Balsamic Baked Chicken Breast

Ingredients
Chicken Ingredients
- 4 pieces boneless, skinless chicken breasts
Marinade Ingredients
- 1/2 cup balsamic vinegar
- 1/4 cup olive oil
- 2 tablespoons honey
- 3 cloves garlic, minced
- 1 teaspoon dried oregano
- 1 teaspoon dried thyme
- Salt and pepper, to taste
- Fresh basil leaves, for garnish (optional)
Instructions
Marinating the Chicken
- In a medium-sized mixing bowl, combine the balsamic vinegar, olive oil, honey, minced garlic, dried oregano, and dried thyme.
- Whisk the ingredients together until well blended, ensuring the honey dissolves completely.
- Season the marinade with salt and pepper to taste.
- Place the chicken breasts in a large resealable plastic bag or shallow dish.
- Pour the marinade over the chicken, ensuring each piece is well coated. Seal the bag tightly or cover the dish with plastic wrap.
- Refrigerate for at least 30 minutes, preferably 2 to 4 hours for best results.
Baking the Chicken
- Preheat your oven to 400°F (200°C).
- Remove the chicken from the refrigerator and let it sit at room temperature for 10-15 minutes.

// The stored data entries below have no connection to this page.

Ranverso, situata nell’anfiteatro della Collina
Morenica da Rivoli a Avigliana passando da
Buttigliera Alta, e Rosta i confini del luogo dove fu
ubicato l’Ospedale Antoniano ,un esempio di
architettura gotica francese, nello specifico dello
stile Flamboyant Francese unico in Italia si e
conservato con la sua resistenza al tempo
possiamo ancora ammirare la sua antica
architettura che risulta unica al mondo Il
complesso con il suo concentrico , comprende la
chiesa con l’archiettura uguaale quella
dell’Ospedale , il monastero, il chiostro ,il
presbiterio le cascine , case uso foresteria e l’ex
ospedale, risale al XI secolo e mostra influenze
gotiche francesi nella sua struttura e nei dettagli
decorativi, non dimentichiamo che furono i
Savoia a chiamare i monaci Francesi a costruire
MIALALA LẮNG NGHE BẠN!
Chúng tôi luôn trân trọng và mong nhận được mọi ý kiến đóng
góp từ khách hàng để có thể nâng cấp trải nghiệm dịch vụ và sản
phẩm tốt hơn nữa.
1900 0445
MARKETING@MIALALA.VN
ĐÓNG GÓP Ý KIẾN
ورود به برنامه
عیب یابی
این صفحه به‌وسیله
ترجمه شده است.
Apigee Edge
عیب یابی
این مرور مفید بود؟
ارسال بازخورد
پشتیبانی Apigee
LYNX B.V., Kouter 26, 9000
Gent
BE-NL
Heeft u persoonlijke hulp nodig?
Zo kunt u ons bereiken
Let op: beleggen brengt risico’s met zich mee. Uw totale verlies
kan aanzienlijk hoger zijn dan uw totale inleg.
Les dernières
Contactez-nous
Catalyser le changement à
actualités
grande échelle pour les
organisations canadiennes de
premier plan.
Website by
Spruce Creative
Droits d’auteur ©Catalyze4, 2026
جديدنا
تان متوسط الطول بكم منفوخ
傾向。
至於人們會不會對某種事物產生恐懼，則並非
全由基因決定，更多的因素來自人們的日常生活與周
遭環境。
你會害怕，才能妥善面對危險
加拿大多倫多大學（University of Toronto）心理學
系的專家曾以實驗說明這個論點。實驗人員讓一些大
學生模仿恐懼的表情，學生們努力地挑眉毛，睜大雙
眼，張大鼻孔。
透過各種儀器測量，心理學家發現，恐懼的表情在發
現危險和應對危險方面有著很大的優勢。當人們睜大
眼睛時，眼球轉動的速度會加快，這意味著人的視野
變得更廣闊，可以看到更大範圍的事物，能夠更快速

- Line a baking dish with aluminum foil or parchment paper and lightly grease it with olive oil.
- Place the marinated chicken breasts in the prepared baking dish, spaced evenly.
- Pour any remaining marinade over the chicken.
- Bake for 25-30 minutes, or until the internal temperature reaches 165°F (75°C).
- Optionally, baste the chicken with pan juices halfway through baking.
- Once cooked, remove the chicken from the oven and let it rest for 5-10 minutes.
Serving
- Slice the chicken into thick pieces for serving.
- Arrange the sliced chicken on a serving platter and drizzle with pan juices.
- Garnish with fresh basil leaves if desired.
- Serve with your choice of sides, such as roasted vegetables or quinoa.